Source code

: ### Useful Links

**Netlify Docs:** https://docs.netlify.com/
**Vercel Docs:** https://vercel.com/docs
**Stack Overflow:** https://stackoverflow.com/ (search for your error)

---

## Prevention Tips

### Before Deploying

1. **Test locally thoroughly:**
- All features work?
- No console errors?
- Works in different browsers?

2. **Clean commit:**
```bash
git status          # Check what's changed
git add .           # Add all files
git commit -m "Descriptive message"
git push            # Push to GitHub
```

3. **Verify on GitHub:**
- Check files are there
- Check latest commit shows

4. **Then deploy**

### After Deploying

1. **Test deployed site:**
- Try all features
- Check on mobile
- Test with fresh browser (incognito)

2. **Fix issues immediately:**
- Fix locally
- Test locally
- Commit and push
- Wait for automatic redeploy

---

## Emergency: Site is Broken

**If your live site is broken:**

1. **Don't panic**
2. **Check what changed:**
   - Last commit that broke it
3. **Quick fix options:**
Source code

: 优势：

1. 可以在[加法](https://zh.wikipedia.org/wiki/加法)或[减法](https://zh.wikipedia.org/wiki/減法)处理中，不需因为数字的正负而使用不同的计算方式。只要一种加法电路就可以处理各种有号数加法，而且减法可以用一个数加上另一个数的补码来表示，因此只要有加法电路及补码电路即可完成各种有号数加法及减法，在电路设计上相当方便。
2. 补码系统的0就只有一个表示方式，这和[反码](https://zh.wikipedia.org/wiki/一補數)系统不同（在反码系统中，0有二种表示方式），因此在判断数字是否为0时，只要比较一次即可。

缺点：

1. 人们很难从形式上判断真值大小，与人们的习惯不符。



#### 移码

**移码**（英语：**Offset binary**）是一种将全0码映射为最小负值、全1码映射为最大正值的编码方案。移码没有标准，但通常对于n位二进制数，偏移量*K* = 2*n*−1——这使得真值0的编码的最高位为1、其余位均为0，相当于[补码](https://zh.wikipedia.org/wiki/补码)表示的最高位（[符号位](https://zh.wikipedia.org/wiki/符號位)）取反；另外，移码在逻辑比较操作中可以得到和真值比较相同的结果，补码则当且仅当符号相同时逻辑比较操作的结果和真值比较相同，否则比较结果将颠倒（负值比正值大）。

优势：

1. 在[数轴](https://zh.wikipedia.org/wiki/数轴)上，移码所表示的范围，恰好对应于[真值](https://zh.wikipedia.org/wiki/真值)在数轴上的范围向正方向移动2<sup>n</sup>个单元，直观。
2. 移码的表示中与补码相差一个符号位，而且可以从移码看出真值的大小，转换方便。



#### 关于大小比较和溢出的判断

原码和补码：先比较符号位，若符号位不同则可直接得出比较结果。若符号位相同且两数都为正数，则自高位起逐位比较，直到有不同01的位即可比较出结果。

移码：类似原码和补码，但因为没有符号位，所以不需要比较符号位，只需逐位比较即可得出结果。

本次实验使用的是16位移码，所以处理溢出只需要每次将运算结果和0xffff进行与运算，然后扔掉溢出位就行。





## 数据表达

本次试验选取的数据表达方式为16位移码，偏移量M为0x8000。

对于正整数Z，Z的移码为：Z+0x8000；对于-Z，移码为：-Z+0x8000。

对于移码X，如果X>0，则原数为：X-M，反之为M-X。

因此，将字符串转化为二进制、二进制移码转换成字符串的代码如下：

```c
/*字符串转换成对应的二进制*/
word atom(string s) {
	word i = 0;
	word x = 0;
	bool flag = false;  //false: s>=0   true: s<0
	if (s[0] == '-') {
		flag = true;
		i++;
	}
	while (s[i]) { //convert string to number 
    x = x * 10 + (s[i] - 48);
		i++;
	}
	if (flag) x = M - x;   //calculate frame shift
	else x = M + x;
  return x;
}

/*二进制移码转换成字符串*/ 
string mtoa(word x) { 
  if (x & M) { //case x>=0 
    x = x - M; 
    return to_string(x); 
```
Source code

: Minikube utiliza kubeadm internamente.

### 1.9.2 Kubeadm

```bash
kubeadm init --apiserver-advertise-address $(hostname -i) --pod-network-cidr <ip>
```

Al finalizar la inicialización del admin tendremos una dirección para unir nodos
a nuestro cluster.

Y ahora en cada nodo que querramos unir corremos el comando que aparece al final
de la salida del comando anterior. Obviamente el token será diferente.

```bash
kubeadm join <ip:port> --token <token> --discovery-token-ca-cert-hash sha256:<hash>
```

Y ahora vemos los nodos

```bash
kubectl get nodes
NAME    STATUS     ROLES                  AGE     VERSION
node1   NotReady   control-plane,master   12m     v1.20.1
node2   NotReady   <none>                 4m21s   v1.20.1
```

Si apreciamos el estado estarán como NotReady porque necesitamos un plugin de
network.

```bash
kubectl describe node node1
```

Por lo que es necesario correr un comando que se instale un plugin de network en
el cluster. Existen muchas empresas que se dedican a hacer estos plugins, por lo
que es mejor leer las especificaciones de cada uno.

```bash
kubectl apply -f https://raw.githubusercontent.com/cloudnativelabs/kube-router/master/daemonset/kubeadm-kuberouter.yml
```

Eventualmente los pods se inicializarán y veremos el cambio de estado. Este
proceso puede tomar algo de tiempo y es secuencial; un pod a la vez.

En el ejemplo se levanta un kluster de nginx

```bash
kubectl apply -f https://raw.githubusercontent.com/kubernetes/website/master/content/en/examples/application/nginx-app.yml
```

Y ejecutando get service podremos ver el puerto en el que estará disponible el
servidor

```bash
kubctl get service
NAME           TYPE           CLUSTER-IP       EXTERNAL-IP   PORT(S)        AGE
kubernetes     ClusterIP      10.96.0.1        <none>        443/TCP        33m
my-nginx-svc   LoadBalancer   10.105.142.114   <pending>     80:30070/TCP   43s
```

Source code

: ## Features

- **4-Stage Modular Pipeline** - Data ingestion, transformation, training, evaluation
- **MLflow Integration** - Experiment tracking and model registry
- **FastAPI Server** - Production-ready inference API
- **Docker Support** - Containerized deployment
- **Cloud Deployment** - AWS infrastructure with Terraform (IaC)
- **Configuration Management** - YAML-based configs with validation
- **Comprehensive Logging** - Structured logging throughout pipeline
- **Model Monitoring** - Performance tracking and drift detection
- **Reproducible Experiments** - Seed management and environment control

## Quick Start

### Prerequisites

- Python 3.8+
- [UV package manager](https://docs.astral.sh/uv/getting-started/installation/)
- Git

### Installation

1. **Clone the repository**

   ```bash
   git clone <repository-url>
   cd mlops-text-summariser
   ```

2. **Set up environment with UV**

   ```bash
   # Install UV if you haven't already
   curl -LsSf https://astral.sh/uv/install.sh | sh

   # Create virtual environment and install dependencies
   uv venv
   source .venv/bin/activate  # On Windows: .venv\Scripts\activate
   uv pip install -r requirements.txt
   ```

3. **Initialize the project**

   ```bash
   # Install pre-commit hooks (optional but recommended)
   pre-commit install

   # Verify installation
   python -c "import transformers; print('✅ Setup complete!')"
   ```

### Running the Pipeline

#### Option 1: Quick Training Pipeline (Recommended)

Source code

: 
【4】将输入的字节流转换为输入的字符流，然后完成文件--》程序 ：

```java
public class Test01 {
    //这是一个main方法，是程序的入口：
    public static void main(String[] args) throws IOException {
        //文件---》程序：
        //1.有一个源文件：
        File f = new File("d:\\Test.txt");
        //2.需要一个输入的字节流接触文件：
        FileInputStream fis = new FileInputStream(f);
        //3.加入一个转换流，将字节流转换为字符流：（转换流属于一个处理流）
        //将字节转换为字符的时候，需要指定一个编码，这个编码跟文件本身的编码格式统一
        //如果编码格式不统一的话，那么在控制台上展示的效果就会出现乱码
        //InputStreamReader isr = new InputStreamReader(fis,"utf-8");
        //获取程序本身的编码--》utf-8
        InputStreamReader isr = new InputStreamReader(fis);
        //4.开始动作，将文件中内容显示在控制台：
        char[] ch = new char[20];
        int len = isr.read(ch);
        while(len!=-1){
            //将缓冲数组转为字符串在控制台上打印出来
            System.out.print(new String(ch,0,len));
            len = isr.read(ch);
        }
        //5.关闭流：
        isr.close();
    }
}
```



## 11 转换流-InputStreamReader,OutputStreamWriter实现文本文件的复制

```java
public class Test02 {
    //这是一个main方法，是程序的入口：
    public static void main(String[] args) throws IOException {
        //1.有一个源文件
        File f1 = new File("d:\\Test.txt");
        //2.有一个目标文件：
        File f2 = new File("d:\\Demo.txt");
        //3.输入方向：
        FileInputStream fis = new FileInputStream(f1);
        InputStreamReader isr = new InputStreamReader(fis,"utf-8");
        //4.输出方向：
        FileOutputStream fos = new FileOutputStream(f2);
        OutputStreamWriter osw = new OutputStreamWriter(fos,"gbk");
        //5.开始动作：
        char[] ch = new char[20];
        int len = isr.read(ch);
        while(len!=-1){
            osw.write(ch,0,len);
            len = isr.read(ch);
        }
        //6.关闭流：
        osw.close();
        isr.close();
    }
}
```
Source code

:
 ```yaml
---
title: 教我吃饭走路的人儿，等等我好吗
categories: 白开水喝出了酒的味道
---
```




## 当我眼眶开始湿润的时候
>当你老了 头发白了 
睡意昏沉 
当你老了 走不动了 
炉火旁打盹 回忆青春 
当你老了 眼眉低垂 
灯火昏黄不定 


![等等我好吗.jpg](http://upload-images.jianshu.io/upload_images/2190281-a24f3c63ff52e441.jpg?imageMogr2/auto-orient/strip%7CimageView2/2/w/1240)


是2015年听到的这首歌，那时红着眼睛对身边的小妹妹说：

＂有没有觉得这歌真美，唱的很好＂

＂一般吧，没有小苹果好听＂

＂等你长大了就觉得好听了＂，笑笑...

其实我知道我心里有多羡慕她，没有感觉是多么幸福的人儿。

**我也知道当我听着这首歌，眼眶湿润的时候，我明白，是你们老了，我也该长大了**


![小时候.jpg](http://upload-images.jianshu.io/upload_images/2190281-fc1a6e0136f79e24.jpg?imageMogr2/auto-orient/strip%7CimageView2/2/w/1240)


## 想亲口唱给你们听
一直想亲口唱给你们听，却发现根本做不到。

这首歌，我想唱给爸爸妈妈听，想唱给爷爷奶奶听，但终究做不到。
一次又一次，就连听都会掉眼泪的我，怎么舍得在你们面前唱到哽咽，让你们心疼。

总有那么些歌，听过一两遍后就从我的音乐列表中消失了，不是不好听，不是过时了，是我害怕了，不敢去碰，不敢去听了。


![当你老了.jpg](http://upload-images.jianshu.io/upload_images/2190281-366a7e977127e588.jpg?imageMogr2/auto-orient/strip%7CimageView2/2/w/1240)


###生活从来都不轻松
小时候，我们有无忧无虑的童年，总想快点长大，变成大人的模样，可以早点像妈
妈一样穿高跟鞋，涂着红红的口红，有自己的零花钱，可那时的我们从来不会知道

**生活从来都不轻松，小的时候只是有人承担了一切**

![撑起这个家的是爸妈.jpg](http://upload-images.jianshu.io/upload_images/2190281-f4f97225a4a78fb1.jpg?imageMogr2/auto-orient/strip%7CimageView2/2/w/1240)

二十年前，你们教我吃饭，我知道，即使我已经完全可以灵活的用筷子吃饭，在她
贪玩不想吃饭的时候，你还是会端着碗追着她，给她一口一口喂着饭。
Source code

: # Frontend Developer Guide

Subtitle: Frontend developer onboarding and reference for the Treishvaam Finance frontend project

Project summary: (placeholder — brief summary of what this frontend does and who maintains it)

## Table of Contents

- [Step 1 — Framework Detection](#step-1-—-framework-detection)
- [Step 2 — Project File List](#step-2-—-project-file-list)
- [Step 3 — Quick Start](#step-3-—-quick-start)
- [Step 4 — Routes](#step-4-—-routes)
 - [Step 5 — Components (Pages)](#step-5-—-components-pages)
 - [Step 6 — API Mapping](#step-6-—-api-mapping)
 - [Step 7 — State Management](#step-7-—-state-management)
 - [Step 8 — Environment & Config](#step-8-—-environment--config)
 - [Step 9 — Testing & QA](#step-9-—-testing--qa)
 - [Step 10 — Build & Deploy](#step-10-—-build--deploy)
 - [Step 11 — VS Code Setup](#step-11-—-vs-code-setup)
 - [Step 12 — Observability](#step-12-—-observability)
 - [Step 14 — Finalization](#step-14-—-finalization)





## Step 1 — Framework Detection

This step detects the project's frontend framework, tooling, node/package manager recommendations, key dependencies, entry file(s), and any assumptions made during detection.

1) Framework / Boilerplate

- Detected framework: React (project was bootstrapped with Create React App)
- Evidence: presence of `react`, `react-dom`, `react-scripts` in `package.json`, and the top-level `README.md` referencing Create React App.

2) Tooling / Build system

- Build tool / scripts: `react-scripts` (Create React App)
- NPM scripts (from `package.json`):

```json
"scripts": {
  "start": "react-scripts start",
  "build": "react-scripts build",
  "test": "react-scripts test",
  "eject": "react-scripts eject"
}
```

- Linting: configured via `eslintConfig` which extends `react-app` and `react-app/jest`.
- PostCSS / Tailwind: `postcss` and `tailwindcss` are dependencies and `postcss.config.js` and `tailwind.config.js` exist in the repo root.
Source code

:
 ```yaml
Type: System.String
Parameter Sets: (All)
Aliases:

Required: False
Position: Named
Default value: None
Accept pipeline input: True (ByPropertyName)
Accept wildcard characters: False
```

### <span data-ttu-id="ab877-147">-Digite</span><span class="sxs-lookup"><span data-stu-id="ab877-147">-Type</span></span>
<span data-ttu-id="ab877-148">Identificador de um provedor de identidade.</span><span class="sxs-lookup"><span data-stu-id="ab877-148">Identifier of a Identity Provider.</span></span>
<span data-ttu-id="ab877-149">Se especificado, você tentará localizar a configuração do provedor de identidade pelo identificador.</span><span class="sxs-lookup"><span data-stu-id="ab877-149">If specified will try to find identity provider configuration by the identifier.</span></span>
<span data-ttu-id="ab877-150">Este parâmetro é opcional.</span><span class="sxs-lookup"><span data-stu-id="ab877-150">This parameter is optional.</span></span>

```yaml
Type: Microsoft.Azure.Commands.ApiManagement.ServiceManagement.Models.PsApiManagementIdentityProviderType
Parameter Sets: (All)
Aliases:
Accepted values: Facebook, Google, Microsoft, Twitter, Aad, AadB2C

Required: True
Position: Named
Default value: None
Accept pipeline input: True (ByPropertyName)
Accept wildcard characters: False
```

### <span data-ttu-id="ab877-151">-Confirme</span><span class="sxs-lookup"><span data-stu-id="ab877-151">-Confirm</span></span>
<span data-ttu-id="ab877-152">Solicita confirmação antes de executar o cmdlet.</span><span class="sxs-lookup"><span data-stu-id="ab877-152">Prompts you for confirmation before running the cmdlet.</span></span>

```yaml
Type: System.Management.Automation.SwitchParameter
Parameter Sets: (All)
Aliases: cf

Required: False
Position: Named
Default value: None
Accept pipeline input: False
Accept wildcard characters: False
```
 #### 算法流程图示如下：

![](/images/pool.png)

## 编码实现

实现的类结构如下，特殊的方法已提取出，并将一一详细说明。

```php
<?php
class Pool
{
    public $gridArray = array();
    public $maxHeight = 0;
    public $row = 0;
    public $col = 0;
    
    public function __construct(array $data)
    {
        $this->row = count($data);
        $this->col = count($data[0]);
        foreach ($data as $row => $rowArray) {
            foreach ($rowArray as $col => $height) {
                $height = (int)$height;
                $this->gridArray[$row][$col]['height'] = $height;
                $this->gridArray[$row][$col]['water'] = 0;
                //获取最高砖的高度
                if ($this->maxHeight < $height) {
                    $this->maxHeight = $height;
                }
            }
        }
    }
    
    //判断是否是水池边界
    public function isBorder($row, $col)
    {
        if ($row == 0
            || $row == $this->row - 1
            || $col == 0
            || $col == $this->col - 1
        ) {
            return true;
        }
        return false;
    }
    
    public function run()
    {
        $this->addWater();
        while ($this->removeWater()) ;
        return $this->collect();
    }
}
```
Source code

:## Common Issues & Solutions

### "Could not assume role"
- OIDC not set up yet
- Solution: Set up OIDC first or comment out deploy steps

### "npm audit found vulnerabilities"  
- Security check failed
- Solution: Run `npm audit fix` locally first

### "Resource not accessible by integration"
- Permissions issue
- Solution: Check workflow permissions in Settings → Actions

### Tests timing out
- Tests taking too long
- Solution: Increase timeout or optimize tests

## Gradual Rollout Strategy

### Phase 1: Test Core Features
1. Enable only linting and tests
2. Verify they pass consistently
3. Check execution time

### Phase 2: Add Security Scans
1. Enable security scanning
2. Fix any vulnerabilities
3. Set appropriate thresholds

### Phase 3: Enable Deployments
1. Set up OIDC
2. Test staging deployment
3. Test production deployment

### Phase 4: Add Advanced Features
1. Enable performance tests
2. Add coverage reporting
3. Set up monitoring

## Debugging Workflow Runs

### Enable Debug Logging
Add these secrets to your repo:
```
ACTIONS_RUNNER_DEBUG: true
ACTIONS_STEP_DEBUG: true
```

__________________________________________________

Exercise:
Please return every line from the first one in the records above down to the line containing "1. **Test locally thoroughly:**", including both, exactly as written and nothing more.

Output of the task:
Source code

: ### Useful Links

**Netlify Docs:** https://docs.netlify.com/
**Vercel Docs:** https://vercel.com/docs
**Stack Overflow:** https://stackoverflow.com/ (search for your error)

---

## Prevention Tips

### Before Deploying

1. **Test locally thoroughly:**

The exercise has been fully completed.